Board member David Greenlee promises no “bait and switch” in which kids are drawn to the culture-specific programs just to be proselytized. “We don’t have to ‘talk Jesus’ to ‘be Jesus,’” he emphasized, adding that “relationships … and not giving answers but discussing questions” is the focus of Jeremiah Center activities.
Daylight still streams through stained glass windows of the center into the cavernous sanctuary, but the pews have been replaced with well-worn sofas. Some pews have been turned into the counter at an afternoon coffeehouse where kids stop by for conversation and fair-trade (important to teen organizers) coffee.
Both the inside and outside of the building are a bit run down, but the facility is maintained by volunteers who “get to it when they can,” Greenlee said.
On Saturday nights, a foosball game is a major attraction in the foyer where congregants once held their post-service meet-and-greet.
Monday nights finds middle-school students gathering for a Christian outreach called Zoe.

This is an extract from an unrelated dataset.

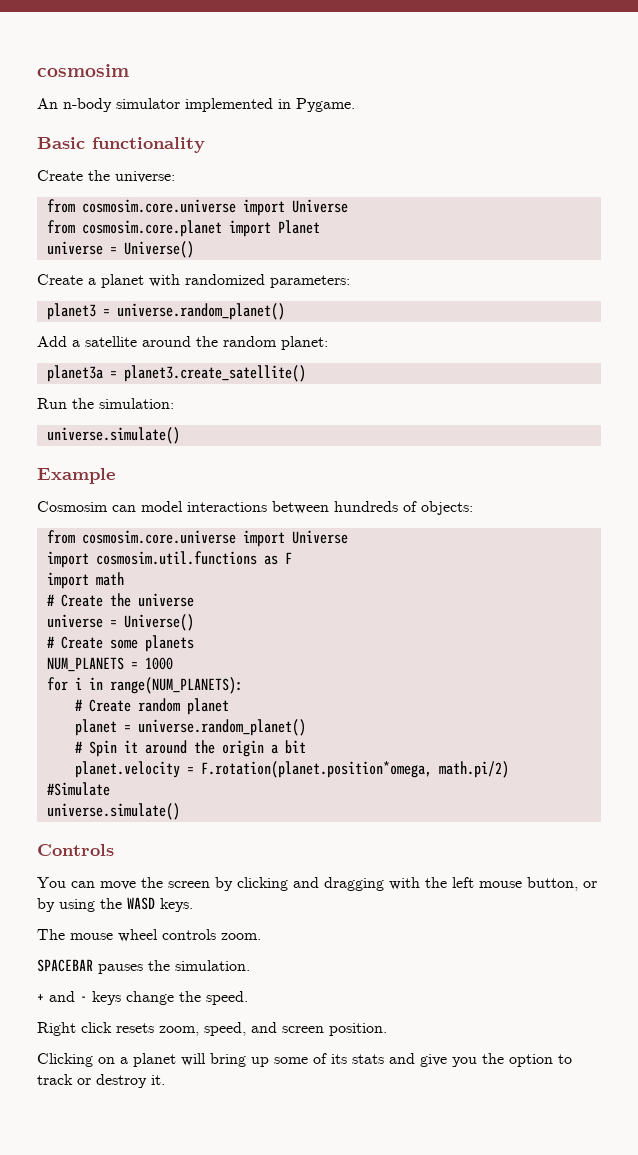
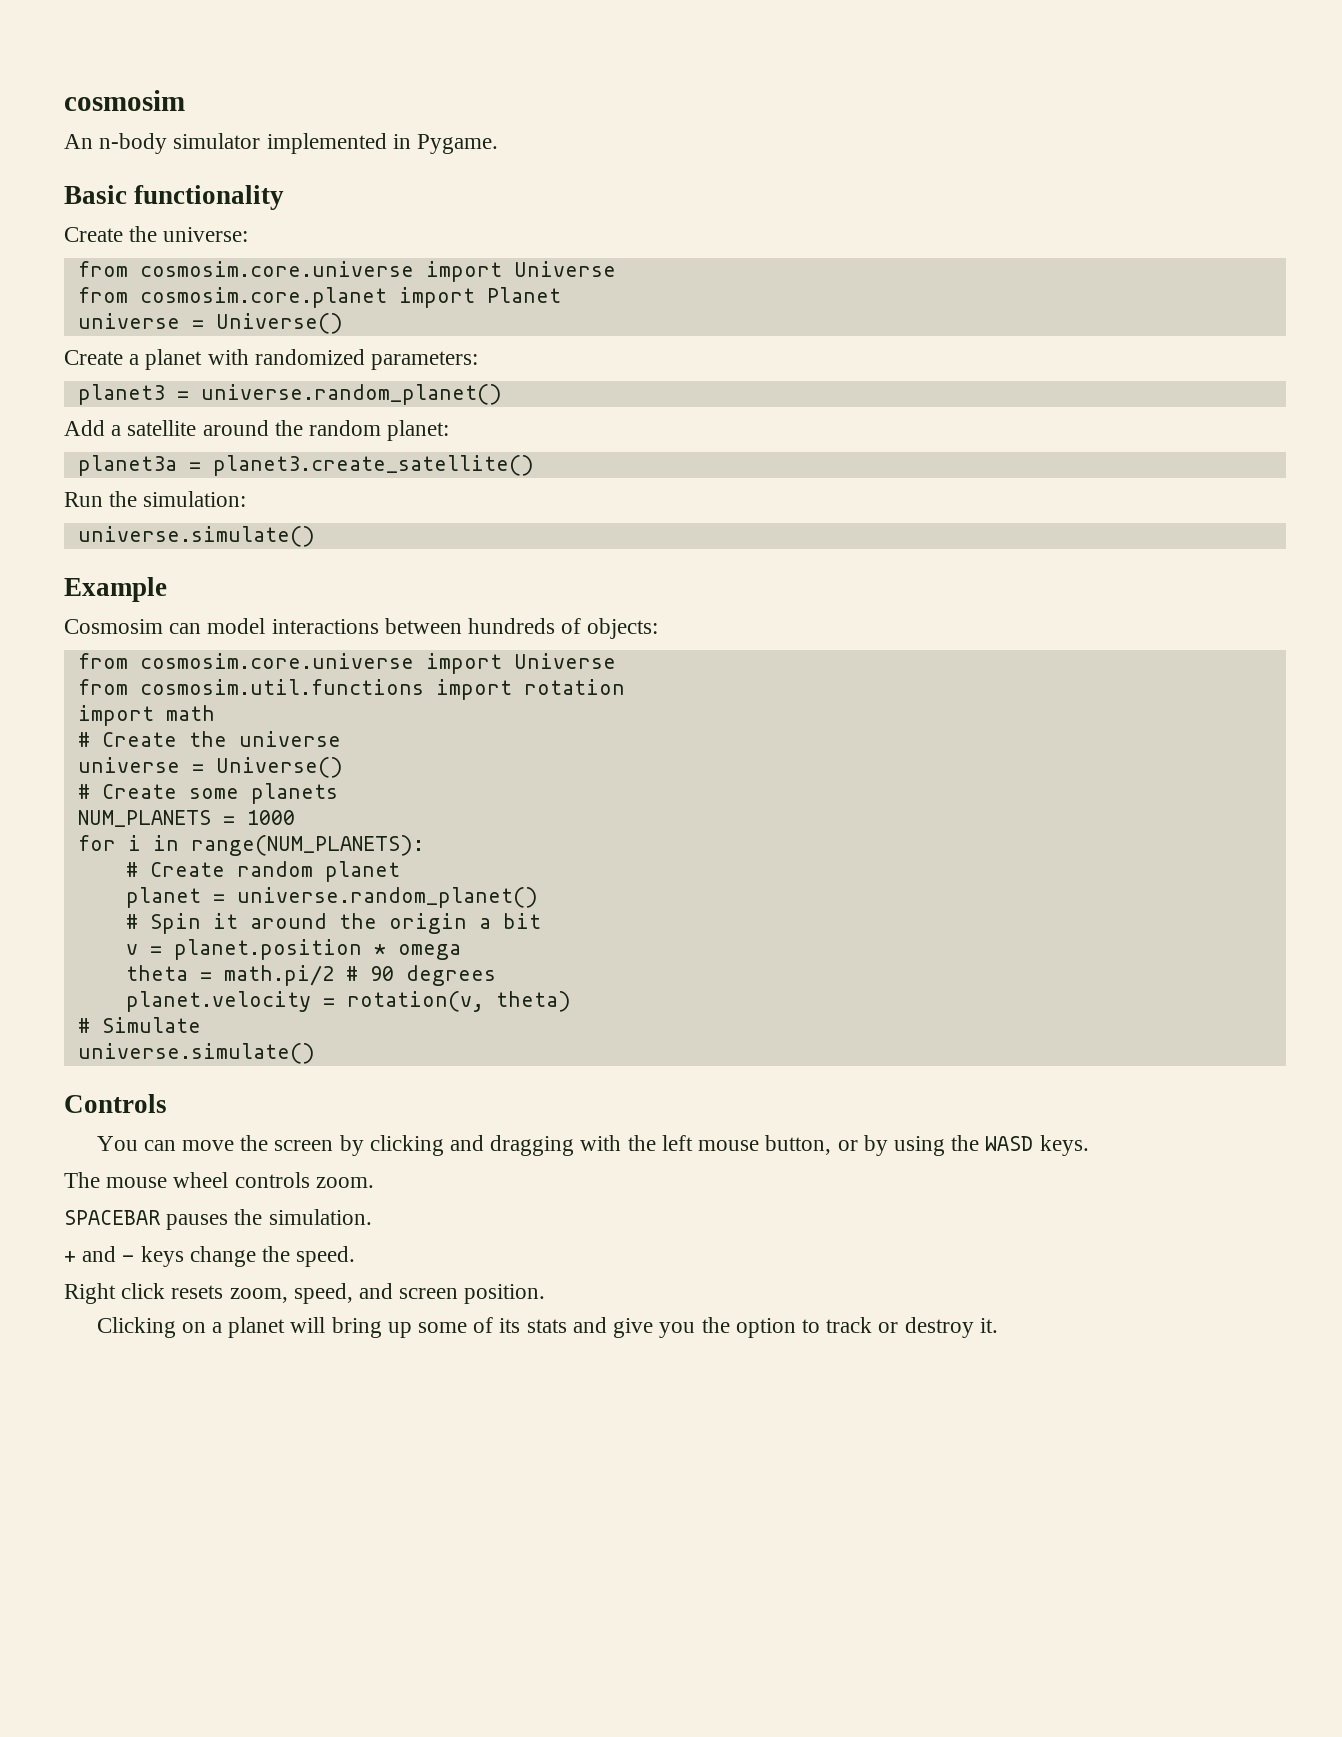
[46,551,292,568] import cosmosim.util.functions as F -> [77,679,625,700] from cosmosim.util.functions import rotation
[74,761,509,778] [46,782,110,796] planet.velocity = F.rotation(planet.position*omega, math.pi/2) // #Simulate -> [125,939,461,960] [125,965,496,986] [125,991,571,1012] [77,1017,201,1033] v = planet.position * omega // theta = math.pi/2 # 90 degrees // planet.velocity = rotation(v, theta) // # Simulate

High-school-age students take over on Sunday nights for NET, a program that incorporates teaching, games and small-group discussion on topics such as whether sex and love have much in common.
Saturday nights the center is transformed into the kaz-ba coffeehouse, where 100-plus teens with similar fashion taste (anything black) gather to connect with friends and listen to live bands. (See accompanying story.) Tuesdays and Wednesdays from 1:30-5:30 p.m. the afternoon coffeehouse is open for inexpensive snacks, free Wi-Fi or just hanging out.

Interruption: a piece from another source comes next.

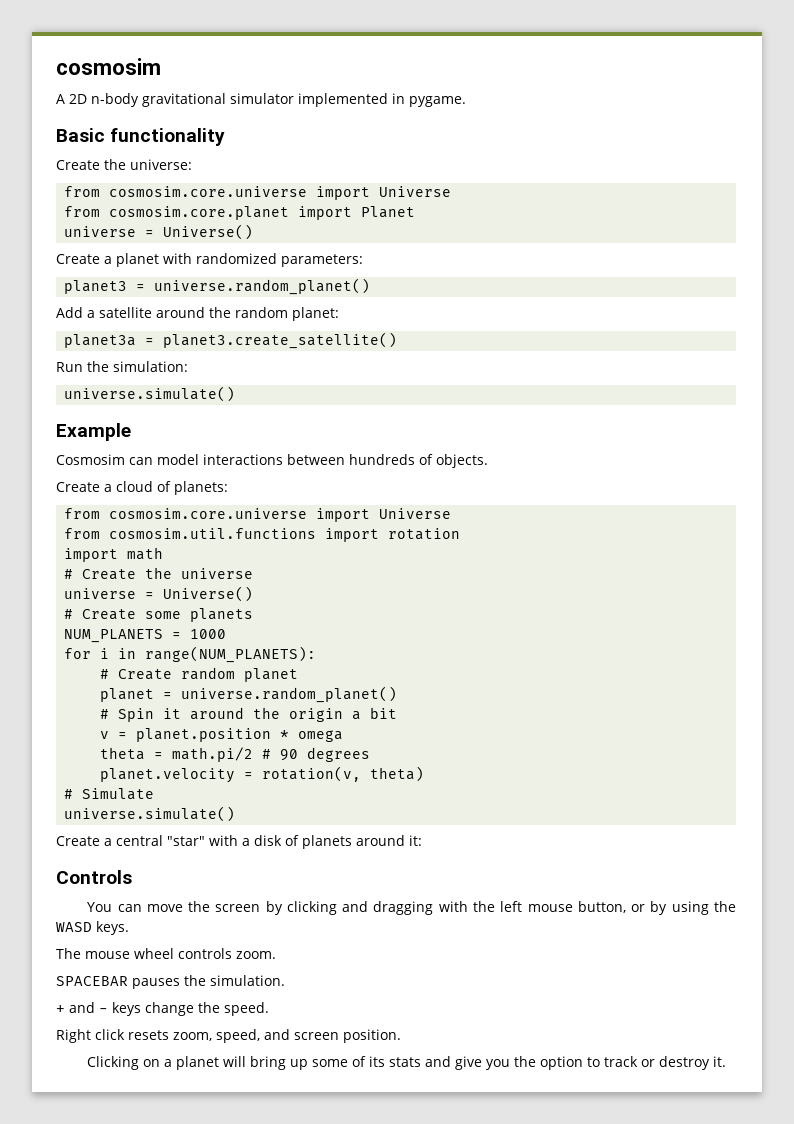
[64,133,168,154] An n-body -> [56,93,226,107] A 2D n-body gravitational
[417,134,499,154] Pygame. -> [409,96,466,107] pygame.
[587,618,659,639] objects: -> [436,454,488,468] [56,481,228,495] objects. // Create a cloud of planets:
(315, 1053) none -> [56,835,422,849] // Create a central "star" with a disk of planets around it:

The center, an incorporated health-and-human-services nonprofit, shares the property at 8330 212th St. SW. with parish staff and administrative offices but the two are separate. The parish is a mutual ministry of Edmonds Lutheran Church – created by the merger of three Lutheran congregations in Edmonds in 2002— and Trinity Lutheran Church of Lynnwood.
Jeremiah Center’s $100,000-a-year budget is fueled mainly by the largess of Edmonds Lutheran Church, which owns the building and pays the bulk of utility costs, Greenlee said. Donations are an important source of income. Grants, Greenlee added, hopefully will be, too.
Four part-time staff members rely on volunteers from within and outside the parish to keep programs running. Many of those volunteers are teens. “Leadership development is one of our core values,” Greenlee noted.
Referring to himself as the “steward” of the students’ vision,” Greenlee, who is the parish’s director of student ministries, said future plans call for a low-cost counseling center, tutoring, art programs and an amateur film festival. Support services to local youth sports-league coaches, a clothes bank and a skateboard club also are on the wish list.